Percival Lowell was born in 1855 to a distinguished New England family. His younger brother was president of Harvard University and his sister was a well-known writer. Lowell also attended Harvard and graduated in 1876 with a distinction in mathematics. After traveling in the Far East for a number of years, he eventually developed a fond interest in astronomy. He was particularly interested in Mars and its "canals" that had supposedly been discovered by the Italian astronomer, Schaparelli.

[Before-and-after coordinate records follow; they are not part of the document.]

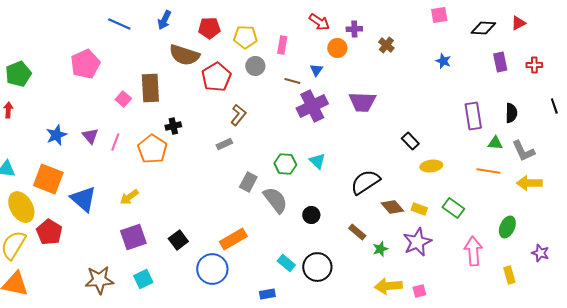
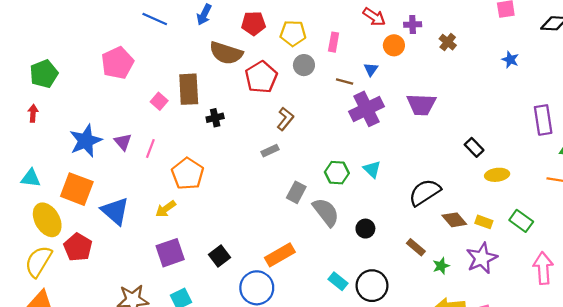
black cross: (173, 126) -> (215, 118), moved
blue star: (56, 135) -> (86, 141), size x1.4
orange pentagon: (152, 149) -> (188, 174), moved

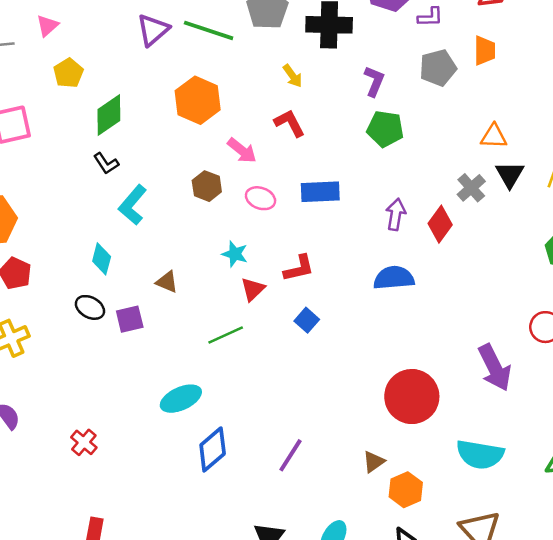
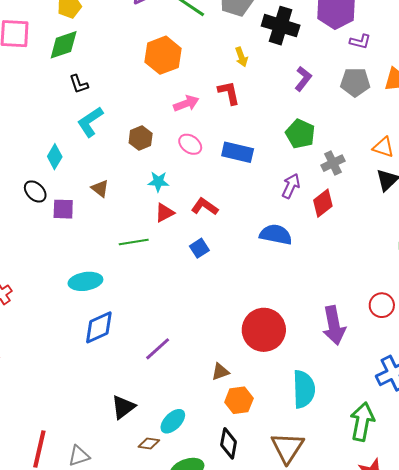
green diamond: (109, 115) -> (64, 45), moved
green pentagon: (385, 129) -> (300, 134), moved
pink arrow: (242, 150) -> (186, 103), turned -75
brown hexagon: (207, 186) -> (141, 138), moved
gray cross: (471, 188) -> (333, 163), moved
cyan star: (235, 254) -> (158, 182), turned -30
red L-shape: (299, 268) -> (205, 207), turned -148
cyan semicircle: (480, 454) -> (304, 389), turned -117

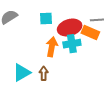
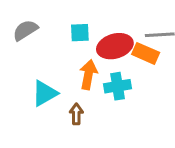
cyan cross: (72, 44) -> (118, 86), moved
cyan triangle: (22, 73) -> (45, 93), moved

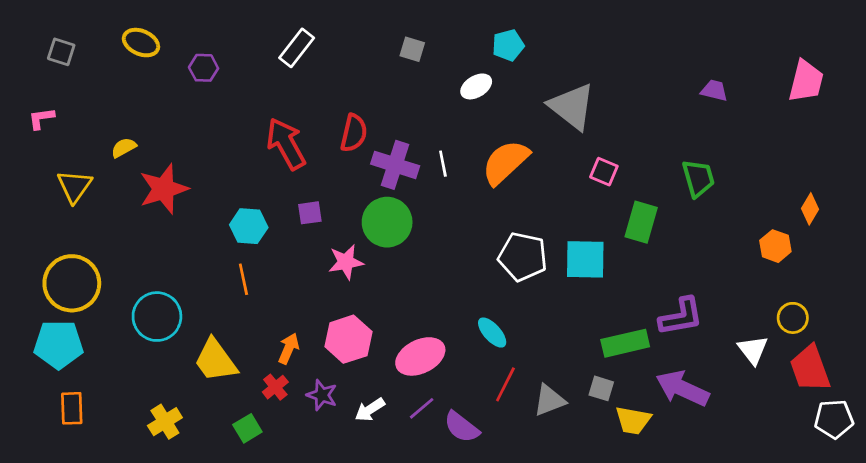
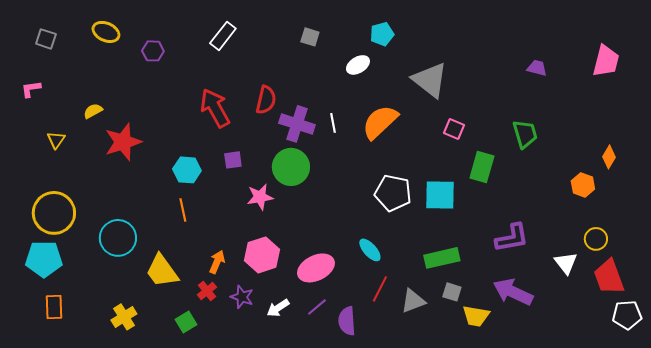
yellow triangle: (74, 186) -> (56, 140), size x0.7
green rectangle: (625, 343) -> (442, 258), moved
purple semicircle: (462, 427) -> (347, 321), turned 48

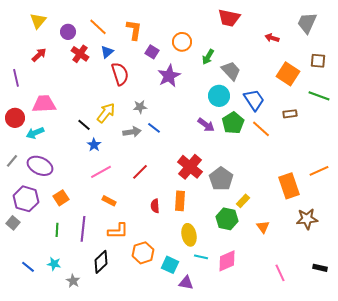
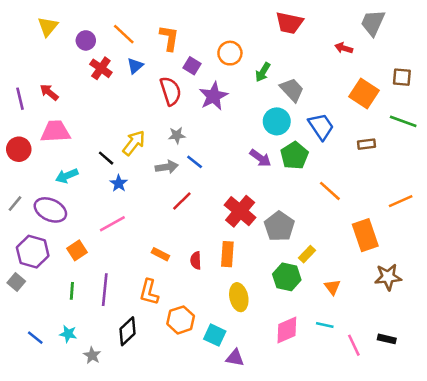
gray trapezoid: (307, 23) -> (373, 23), moved
red arrow: (39, 55) -> (49, 92), moved, turned -98
red semicircle: (120, 74) -> (171, 91), moved
orange line: (261, 129) -> (330, 191), moved
cyan arrow: (35, 133) -> (67, 176), moved
orange line: (319, 171) -> (401, 201), moved
pink line: (101, 172) -> (112, 224), moved
red line: (140, 172) -> (182, 201), moved
orange rectangle: (109, 201) -> (160, 254), moved
orange L-shape: (118, 231) -> (149, 292), turned 105
cyan line: (201, 257) -> (325, 325), moved
black rectangle: (320, 268) -> (387, 339), moved

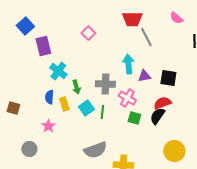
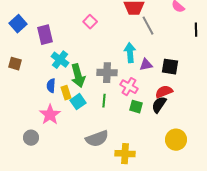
blue square: (25, 26) -> (18, 24), moved
green arrow: (76, 87) -> (78, 76), size x1.6
brown square: (13, 108) -> (15, 64), moved
cyan square: (86, 108) -> (78, 102), moved
pink star: (48, 126) -> (50, 115), size x1.5

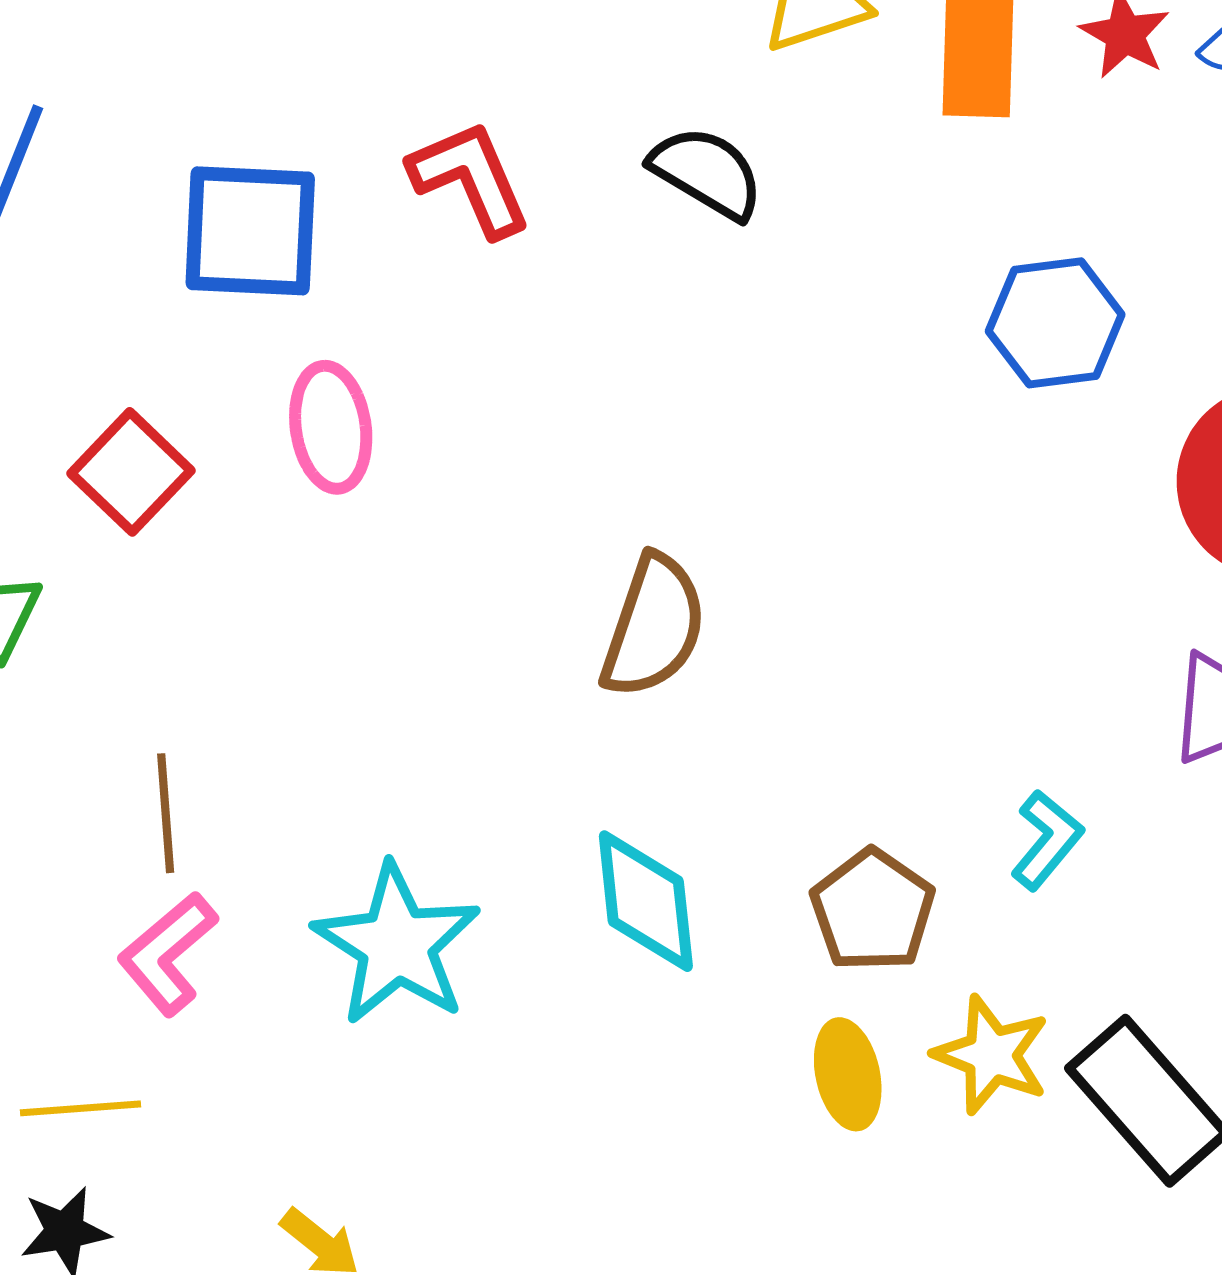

In 1894, Lowell founded the Lowell Observatory in Flagstaff, Arizona. The observatory was ideally situated at an altitude of 7000 feet. The high altitude combined with the dry desert air made this site ideal for observing Mars, which was at that time very close to the Earth. Lowell observed the red planet for 15 years. He made intricate and detailed drawings of the planet's surface showing a complex network of intersecting lines and dark regions. Lowell believed these lines to be canals built by an advanced civilization of intelligent beings. He asserted that these canals were being used by a desperate race to transport precious water from the planet's icy poles. The dark regions were believed to be oases of green vegetation made possible by the irrigating canals. Lowell published these theories in three books: Mars (1895), Mars and Its Canals (1906), and Mars As the Abode of Life (1908). Today we now know that these "canals" are merely optical illusions caused by the turbulent atmosphere and the human eye's natural tendency to "connect the dots" on the planet's dark regions.
Aside from his detailed observations of Mars, Lowell's greatest contribution to the field of astronomy was made during the last eight years of his life. He was the first to realize the discrepancies between the calculated and observed positions of Uranus and Neptune. He believed that a ninth planet beyond the orbit of Neptune was responsible for the anomalies. He began to examine photographs of the regions of sky where he suspected the new planet might be found. He searched in vain for the new planet until his death in Flagstaff at in 1916. The search for the ninth planet continued for several years after Lowell's death. In 1930, the planet Pluto was finally discovered by Clyde Tombaugh. This discovery might not have been possible if it were not for the pioneering work of Lowell and his observations of the outer planets. Though this was his greatest contribution, he is still more well known for his theories and writings about the famous Martian canals.